Eswatini voters are preparing to cast their ballots in parliamentary elections scheduled for Friday. However, the outcome is not expected to significantly alter the political landscape of a country that remains under the firm control of Africa’s last absolute monarch.
King Mswati III has been in power in the southern African kingdom, with a population of approximately 1.2 million people, since 1986, succeeding his father, Sobhuza II.
While political parties are prohibited, individual candidates can contest seats in the House of Assembly once every five years.
The elected politicians primarily have the role of making recommendations to the king, who retains the authority to accept or disregard them.
Louw Nel, a senior political analyst at Oxford Economics Africa, noted that the upcoming election will be dominated by candidates who support the monarchy and are sympathetic to the king.
He added that two members of the previous parliament who endorsed the pro-democracy movement were imprisoned, and a third fled the country.
Sivumelwano Nyembe, the spokesperson for Eswatini’s Multi Stakeholder Forum, a pro-democracy activist group, commented, “It is incorrect to label what is transpiring in Swaziland as elections.”
The discontent with the current governance system has been growing for years, and pro-democracy protests turned violent in 2021.
Advocates for reform argue that the king consistently evades calls for substantive changes that would lead Eswatini, which officially changed its name from Swaziland in 2018, toward a more democratic system.

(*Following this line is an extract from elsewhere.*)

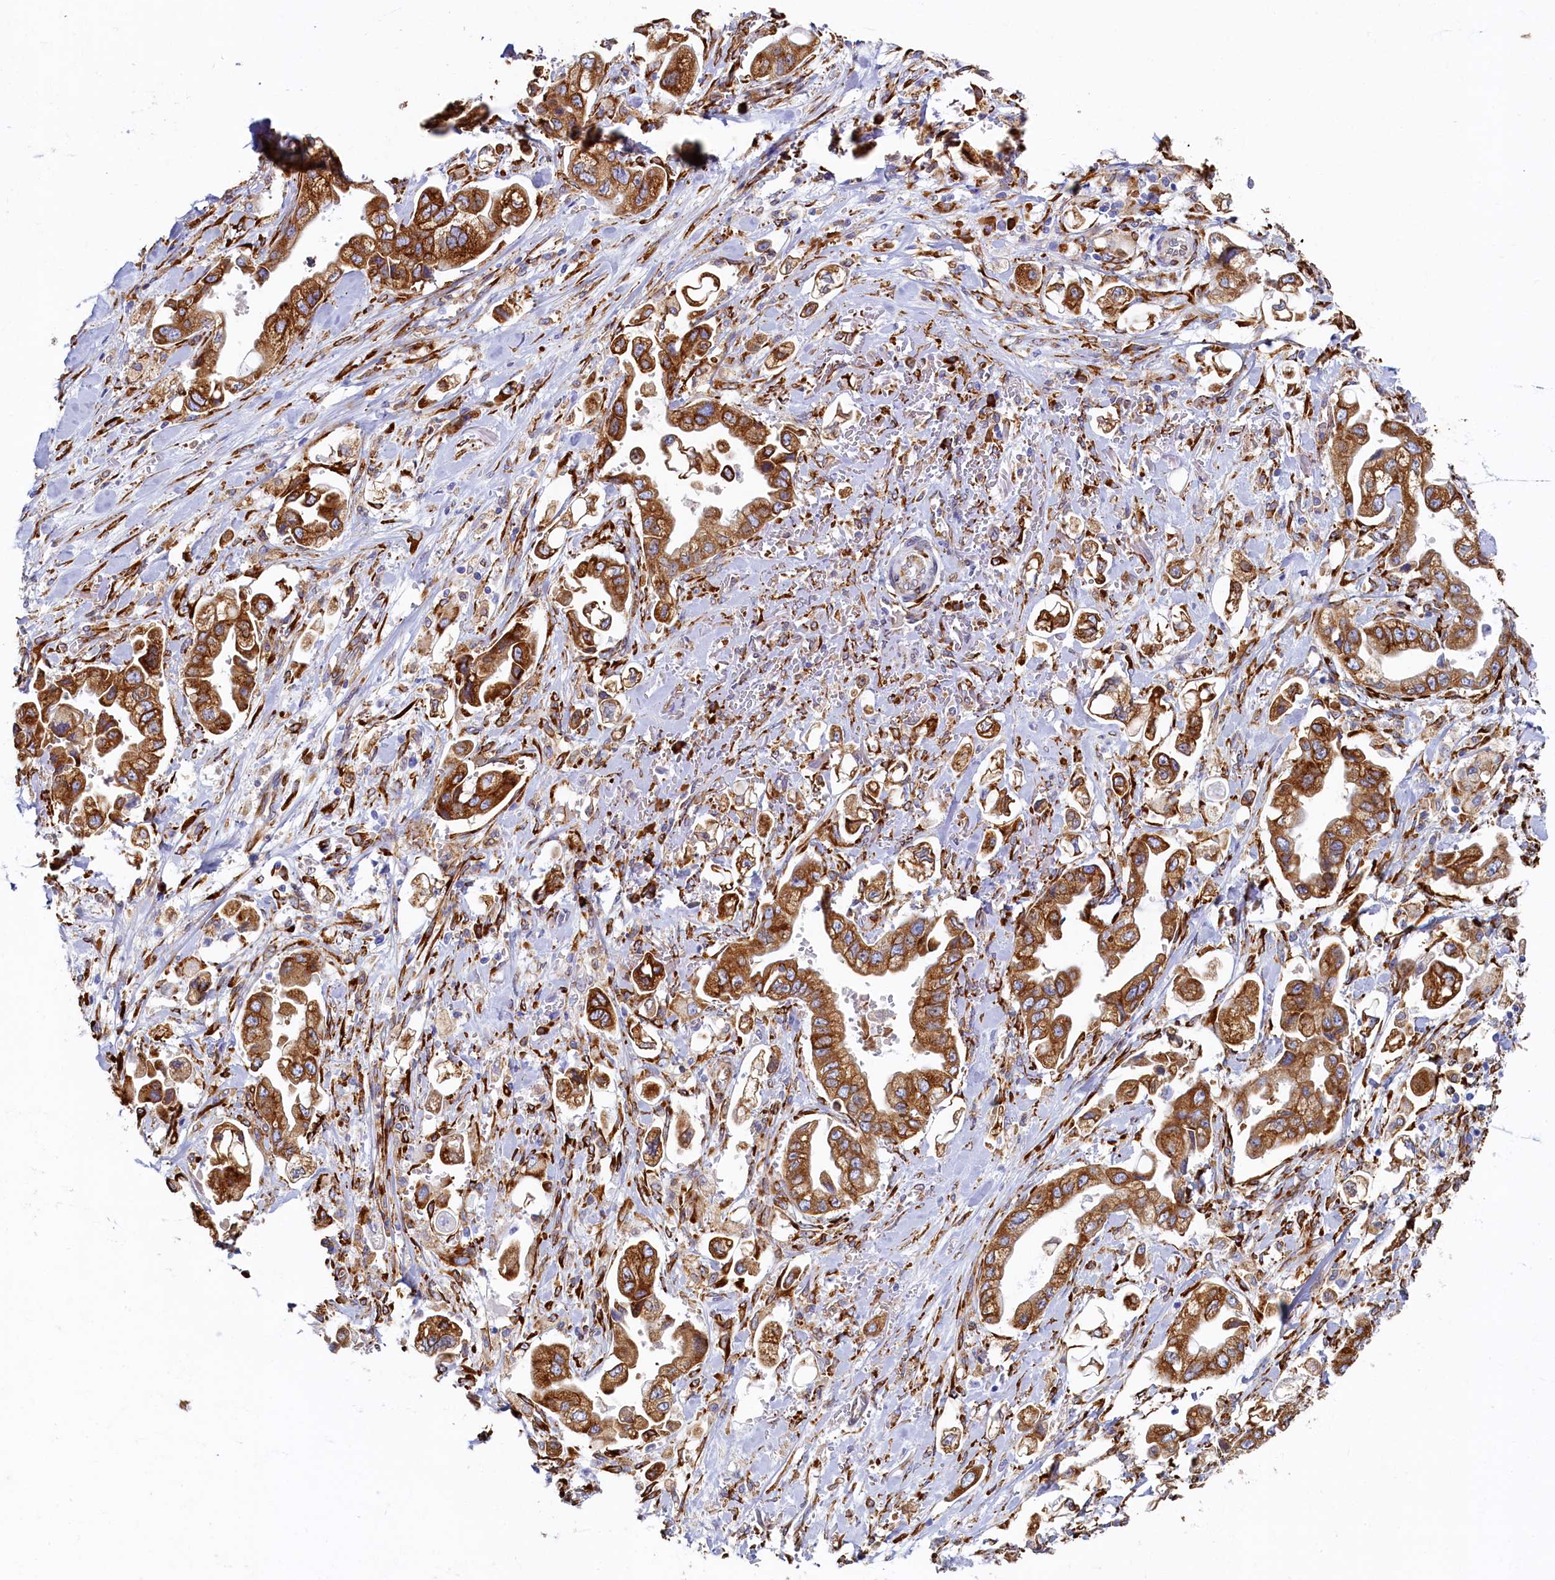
{"staining": {"intensity": "strong", "quantity": ">75%", "location": "cytoplasmic/membranous"}, "tissue": "stomach cancer", "cell_type": "Tumor cells", "image_type": "cancer", "snomed": [{"axis": "morphology", "description": "Adenocarcinoma, NOS"}, {"axis": "topography", "description": "Stomach"}], "caption": "High-power microscopy captured an IHC photomicrograph of adenocarcinoma (stomach), revealing strong cytoplasmic/membranous staining in about >75% of tumor cells.", "gene": "TMEM18", "patient": {"sex": "male", "age": 62}}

Critics of King Mswati also claim that he uses public funds to support an extravagant lifestyle shared with his 15 wives, while the majority of the country’s population consists of struggling subsistence farmers.
The 55-year-old monarch refutes accusations of autocracy and openly embraces his affluence.
Eswatini is classified as “Not Free” by the U.S based organization Freedom House, which asserts that the king wields ultimate authority over all branches of the national government and effectively controls local governance by influencing traditional chiefs.
The South African Development Community (SADC) has dispatched an electoral observation mission to Eswatini, and their preliminary statement is set to be released on Sunday.